◆ **EXERCISE PROMPT**
The copy should begin at the line containing "0: (241, 288)" and end with the last line below, every line exact and no picture included.

═══ SUPPLIED DATA

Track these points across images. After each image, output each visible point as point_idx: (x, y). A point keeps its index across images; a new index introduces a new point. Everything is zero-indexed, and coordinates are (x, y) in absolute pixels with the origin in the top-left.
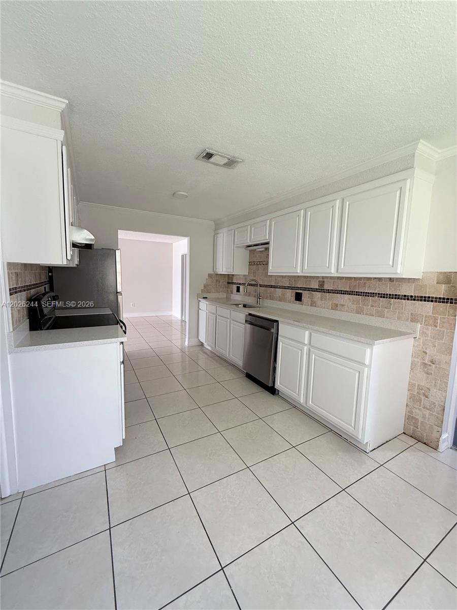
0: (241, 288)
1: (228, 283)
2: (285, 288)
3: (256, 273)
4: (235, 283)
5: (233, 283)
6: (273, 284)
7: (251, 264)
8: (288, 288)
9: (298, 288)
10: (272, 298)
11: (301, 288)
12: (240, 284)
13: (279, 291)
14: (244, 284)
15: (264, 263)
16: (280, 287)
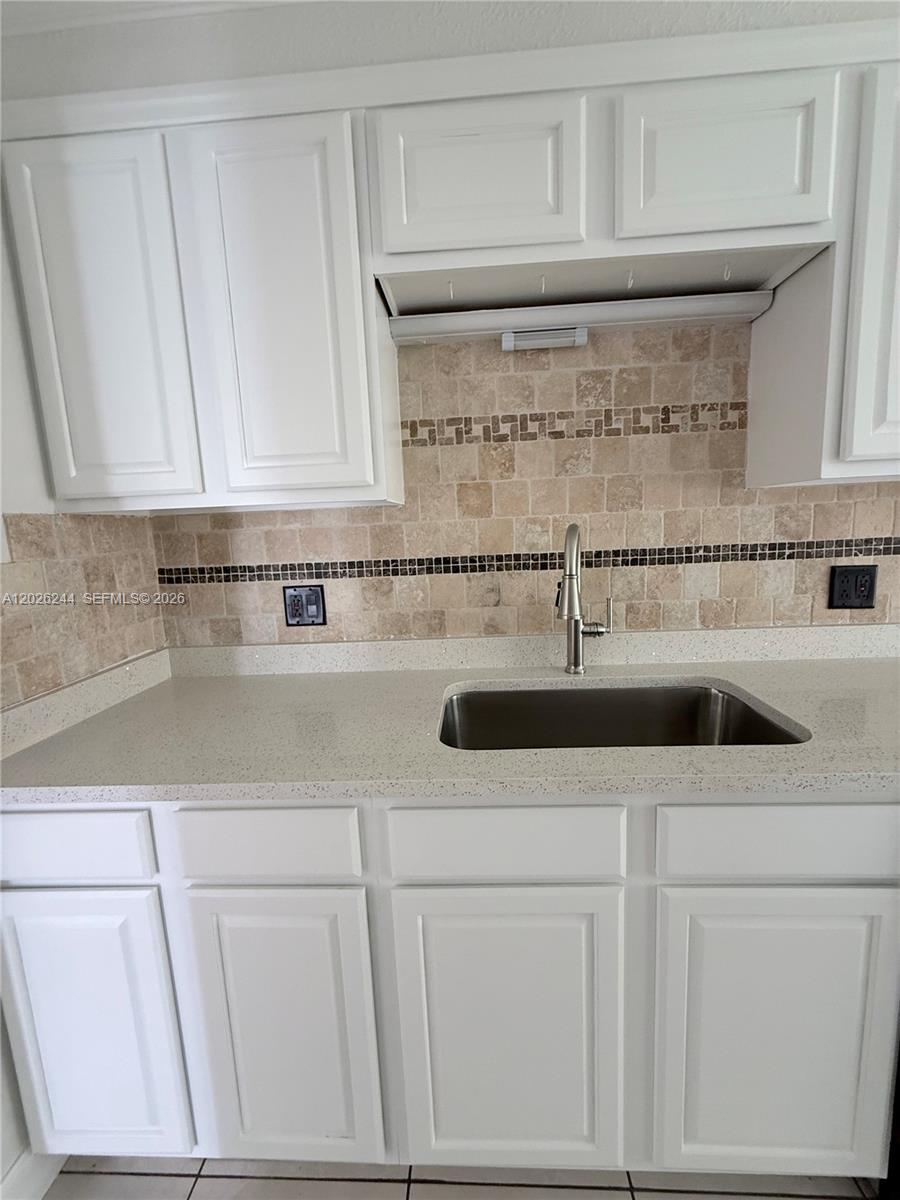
0: (341, 595)
1: (169, 577)
2: (750, 553)
3: (483, 489)
4: (259, 573)
5: (231, 574)
6: (655, 540)
7: (416, 432)
8: (775, 551)
9: (845, 546)
10: (645, 618)
11: (867, 545)
12: (320, 570)
13: (701, 578)
14: (356, 568)
15: (561, 425)
16: (712, 554)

══════

◆ **RESPONSE AREA**
0: (241, 288)
1: (228, 283)
2: (285, 288)
3: (256, 273)
4: (235, 283)
5: (233, 283)
6: (273, 284)
7: (251, 264)
8: (288, 288)
9: (298, 288)
10: (272, 298)
11: (301, 288)
12: (240, 284)
13: (279, 291)
14: (244, 284)
15: (264, 263)
16: (280, 287)
0: (341, 595)
1: (169, 577)
2: (750, 553)
3: (483, 489)
4: (259, 573)
5: (231, 574)
6: (655, 540)
7: (416, 432)
8: (775, 551)
9: (845, 546)
10: (645, 618)
11: (867, 545)
12: (320, 570)
13: (701, 578)
14: (356, 568)
15: (561, 425)
16: (712, 554)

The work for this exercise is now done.